In volo i motori sembrano soffrire lo sforzo di tenere sospeso in aria questo palazzo volante; il loro ronzio mi comprime le orecchie, imprigiona pensieri ed emozioni, mentre ogni volta che guardo le lancette dell’orologio sembrano non muoversi affatto. Dopo un intervallo di tempo che pare durare una vita, mi si accosta un’hostess: sorridendo mi chiede che cosa possa servirmi. La guardo distrattamente, poi le chiedo, con voce piatta: “Mia madre sta morendo: devo scriverle. Per cortesia, mi porti della carta e una penna.” Se ne va, forse turbata, e riappare con ciò che le ho chiesto; mi sorride di nuovo sfiorandomi e trattenendo leggermente la mano mentre mi consegna ciò che le ho chiesto, poi scompare.
Abbandono i fogli appoggiati sullo strapuntino e penso sconfortato alla telefonata che poche ore prima mi ha fatto mia sorella: “Vieni prima che puoi!”. Non farò in tempo a salutarla e a stringerle le mani, lo so… ma devo scriverle! Dispongo il materiale sul tavolinetto: lei mi leggerà comunque.

” Cara mamma,
la canzone del tempo, che per te ha suonato per quasi un secolo, sta forse completando le ultime note e non so se quando ti raggiungerò sarai ancora in vita, ma voglio dedicarti quello che di più caro che ho ereditato da te: i miei pensieri, i sentimenti, l’amore.
Voglio ringraziarti per essere esistita, per come hai vissuto e per quello che hai saputo dare a me e a Lia, mia sorella, col tuo esempio, con la tua presenza sempre vigile e discreta, mai ingombrante e limitativa per coloro che ti vivevano accanto.
Hai vissuto un Secolo controverso, hai perso il padre quando avevi solo pochi mesi, hai attraversato due guerre e hai visto partire nostro padre per la Guerra in Africa e la Seconda Guerra Mondiale, vedendolo tornare dopo anni. Con lui hai costruito un progetto di vita, grande nella sua estrema semplicità, e gli sei stata sempre accanto, docile, ma non troppo, remissiva, ma mai debole, grande interiormente ed esteriormente.
Per me e per noi tutti sei stata un modello importante, una guida sicura, un aiuto costante.
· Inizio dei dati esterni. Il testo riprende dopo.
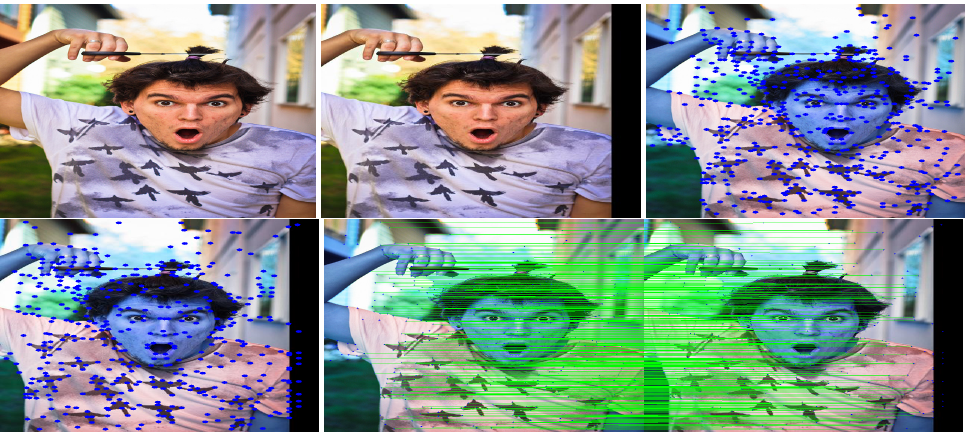
Figure 13. ( Lens ) Row 1: Left (original image), Middle (attacked images.), Right (resulting point of original image by SuperPoint’s detector). Row 2: Left (resulting point of attacked image by SuperPoint’s detector), Right (the green lines show the correct correspondences after blurring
Credo che tu abbia condotto una buona esistenza, senza rancori e senza grandi dolori e che tu meriti di riposare in pace, laciando a noi un vuoto incolmabile e la sensazione che con la tua scomparsa la barriera psicologica che c’è fra noi e la Morte sia improvvisamente caduta, facendoci sentire totalmente vulnerabili, più esposti, improvvisamente vecchi, definitivamente soli!
Ti ringrazio, cara, ancora e profondamente per essere stata mia madre, per il contributo silenzioso e prezioso di opere ed affetti che hai saputo donare alla tua Famiglia, alla tua Gente, al tuo Paese, a me.
Riposa in pace, mamma.”

L’aereo sta finalmente rollando. Rallenta, si ferma. Esco col respiro affannato, nonostante sia stato seduto tutto il tempo. Appena fuori accendo il cellulare e chiamo mia sorella, senza riuscire a parlare, ma lei riconosce il numero: “Mamma… un’ora fa. Ha chiesto di te. Era serena.”